« A minima, je dois investir 30 000 € pour mettre mon exploitation aux normes. Il n’y aura aucun gain sur ma production », témoigne Jean-René Deschamps, éleveur de poulets et de canards gras à Celles (Dordogne). Il planche avec son fils Benjamin sur la nouvelle réglementation en matière de biosécurité, imposée à la suite de la crise de la grippe aviaire. Il produit 9 000 canards, 600 oies par an, abattus et transformés sur place. 95 % de sa production est commercialisée en direct.

« Nous avons élaboré un plan de biosécurité avec les services de la chambre d’agriculture. Nous avons revu la circulation des flux de production. Nous prévoyons l’installation de neuf sas entre les différents parcs, la création de tunnels et d’abris et des changements d’habitude de travail. Nous espérons que ce plan sera validé par l’Administration », explique l’éleveur.

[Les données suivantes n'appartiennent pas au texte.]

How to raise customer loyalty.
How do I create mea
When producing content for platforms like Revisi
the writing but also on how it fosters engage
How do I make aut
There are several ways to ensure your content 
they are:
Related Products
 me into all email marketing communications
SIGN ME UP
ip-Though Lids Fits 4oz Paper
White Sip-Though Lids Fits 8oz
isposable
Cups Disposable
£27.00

Deuxième option à l’étude : la création d’un deuxième

La deuxième option à l’étude est la création d’un deuxième site de production, en cas de refus. Le coût, plus élevé, avoisine 120 000 euros. Jean René Deschamps a jusqu’au 15 novembre 2016, pour déposer sa demande de dérogation, qui lui accorde un délai jusqu’au 1er juillet 2018 pour faire les travaux.

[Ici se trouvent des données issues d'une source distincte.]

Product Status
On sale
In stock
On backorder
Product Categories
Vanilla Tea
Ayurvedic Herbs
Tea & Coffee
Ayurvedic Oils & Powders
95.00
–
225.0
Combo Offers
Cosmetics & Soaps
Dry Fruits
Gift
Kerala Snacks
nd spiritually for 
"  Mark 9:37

En Dordogne, la filière avicole compte 600 producteurs de volailles grasses dont 300 en vente directe, soit 10 % de l’activité agricole du département. Pour que les éleveurs puissent mieux cerner les mesures de biosécurité qu’ils doivent mettre en place, six exploitations ouvrent leurs portes aux professionnels, le 28 septembre.